The big cat made headlines last month after it attacked and killed a resident’s Chihuahua on a leash. He was captured by authorities on Tuesday who used GPS data from his tracking collar to locate and anesthetize him.

According to a Saturday news release, the California Department of Fish and Wildlife decided to euthanize P-22 after a “comprehensive medical evaluation.”

Compassionate euthanasia was unanimously recommended by the San Diego Safari Park medical team and was performed under general anesthesia, the department said.

The department said an “extensive evaluation” of P-22 “revealed severe trauma to the mountain lion’s head, right eye and internal organs, confirming suspicion of recent injuries, such as a vehicle impact.” “Trauma to his internal organs required invasive surgical repair.”

The 12-year-old cougar also suffered from “severe pre-existing medical conditions, including irreversible kidney disease, chronic weight loss, widespread parasitic skin infections throughout the body, and localized arthritis,” according to a press release.

He was in poor general health and “may have other underlying medical conditions that have not been fully characterized through diagnosis,” the department said.

They added that officials would not be seeking information about a possible collision between the P-22 and the vehicle.

“The circumstances were not the fault of P-22, or the driver who may have struck him,” the department wrote. “Rather, it’s a possibility created by habitat loss and fragmentation that underscores the need for thoughtful construction of wildlife crossings and well-planned spaces that provide wildlife with room to roam.”

When P-22 was caught in a camera trap under the iconic Hollywood sign, he became a celebrity in Los Angeles. This image appeared in the December 2013 issue of National Geographic.

The mountain lion even has its own Facebook and Instagram pages, with fans posting heartfelt messages on Saturday.

P-22 also made headlines in 2016 for breaking through a 9-foot fence at the Los Angeles Zoo and beating a koala.

Officials across California issued statements marking the death of the mountain lion, including the governor. Gavin Newsom.

“P-22’s survival on a deserted island in the heart of Los Angeles has captivated people from around the world and reinvigorated efforts to protect our diverse native species and ecosystems,” Newsom said in a news release.

Newsom’s father is the founder of the Mountain Lion Foundation and advocates for permanent protection of the species, according to the release.

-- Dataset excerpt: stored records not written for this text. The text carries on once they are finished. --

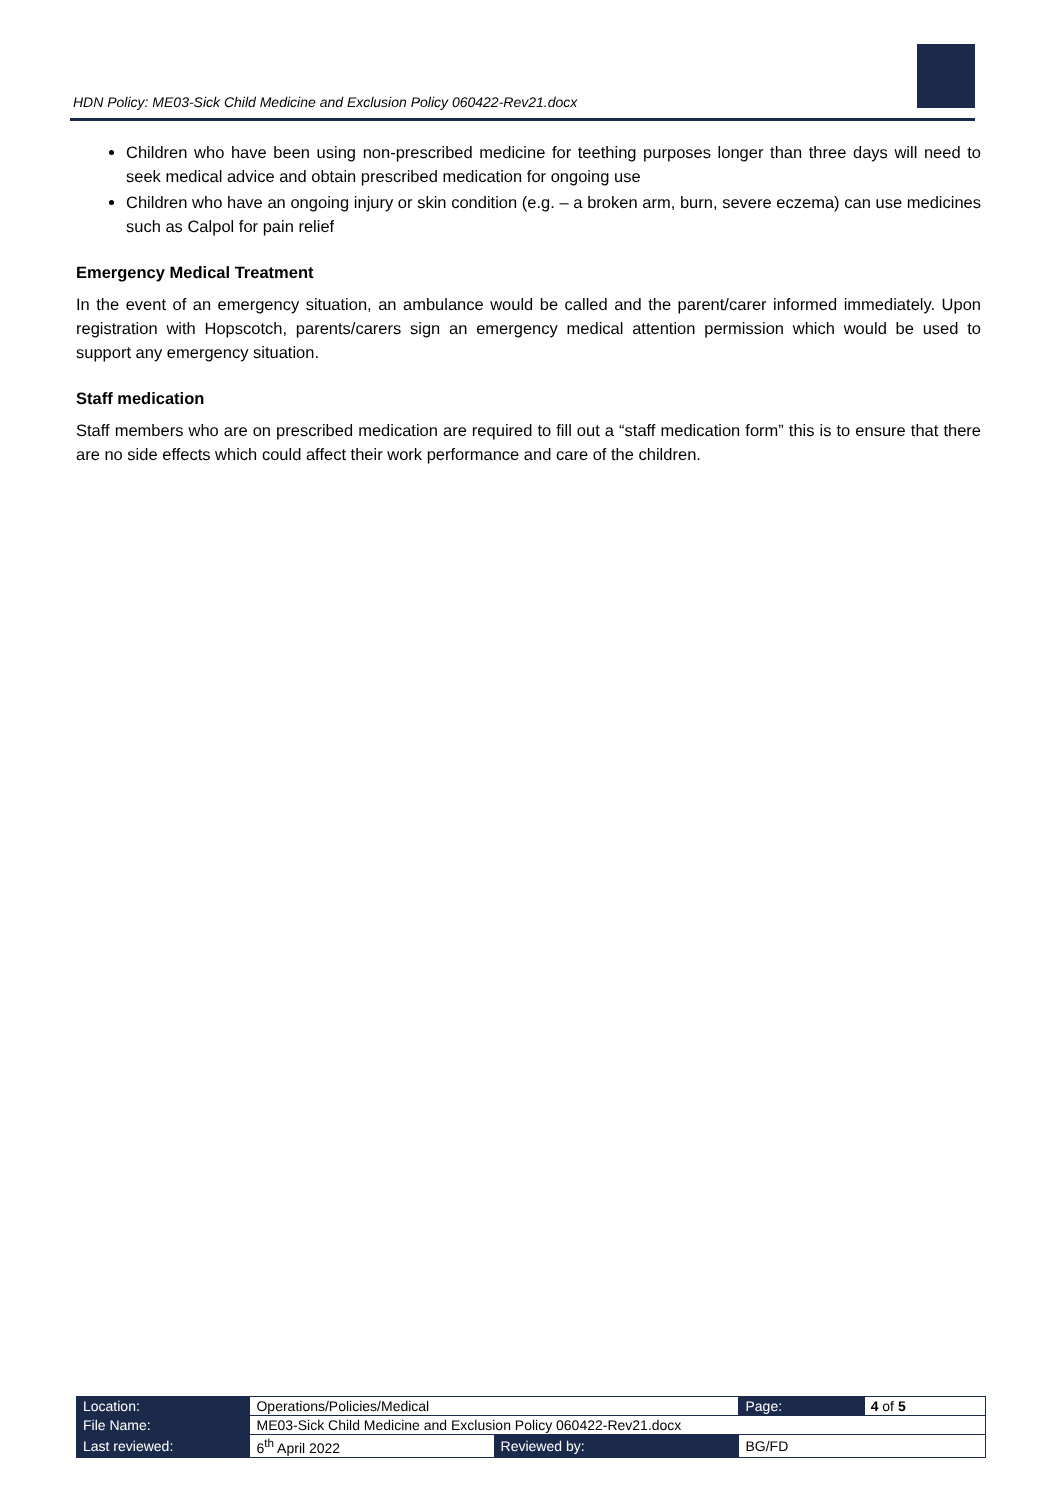HDN Policy: ME03-Sick Child Medicine and Exclusion Policy 060422-Rev21.docx
Children who have been using non-prescribed medicine for teething purposes longer than three days will need to seek medical advice and obtain prescribed medication for ongoing use
Children who have an ongoing injury or skin condition (e.g. – a broken arm, burn, severe eczema) can use medicines such as Calpol for pain relief
Emergency Medical Treatment
In the event of an emergency situation, an ambulance would be called and the parent/carer informed immediately. Upon registration with Hopscotch, parents/carers sign an emergency medical attention permission which would be used to support any emergency situation.
Staff medication
Staff members who are on prescribed medication are required to fill out a “staff medication form” this is to ensure that there are no side effects which could affect their work performance and care of the children.
| Location: | Operations/Policies/Medical | | Page: | 4 of 5 |
| File Name: | ME03-Sick Child Medicine and Exclusion Policy 060422-Rev21.docx | | | |
| Last reviewed: | 6<sup>th</sup> April 2022 | Reviewed by: | BG/FD | |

“The incredible journey of the iconic mountain lion helped inspire a new era of conservation and reconnection with nature, including through Liberty Canyon’s world’s largest wildlife overpass,” Newsom added. “Through innovative alliances and strategies to restore critical habitat across the state, we will continue our efforts to preserve California’s invaluable natural heritage for future generations.”

Earlier this year, construction began on a 10-lane wildlife crossing along Highway 101, hoping to create a safer way for animals to roam the area. In addition, Newsom has committed $50 million to other similar programs across the state.

Beth Pratt, executive director of the National Wildlife Federation’s California region, also thought of the cougar during an emotional news conference. “It’s hard to imagine me writing about P-22 in the past tense now,” she said, expressing hope that future California mountain lions will be safe to roam.

“Thank you for letting me know you, P-22. I will miss you forever,” Pratt said. “But I will never stop working to honor your legacy, and while we have failed you, we can at least partly make up for it by making the world a safer place for your kind.”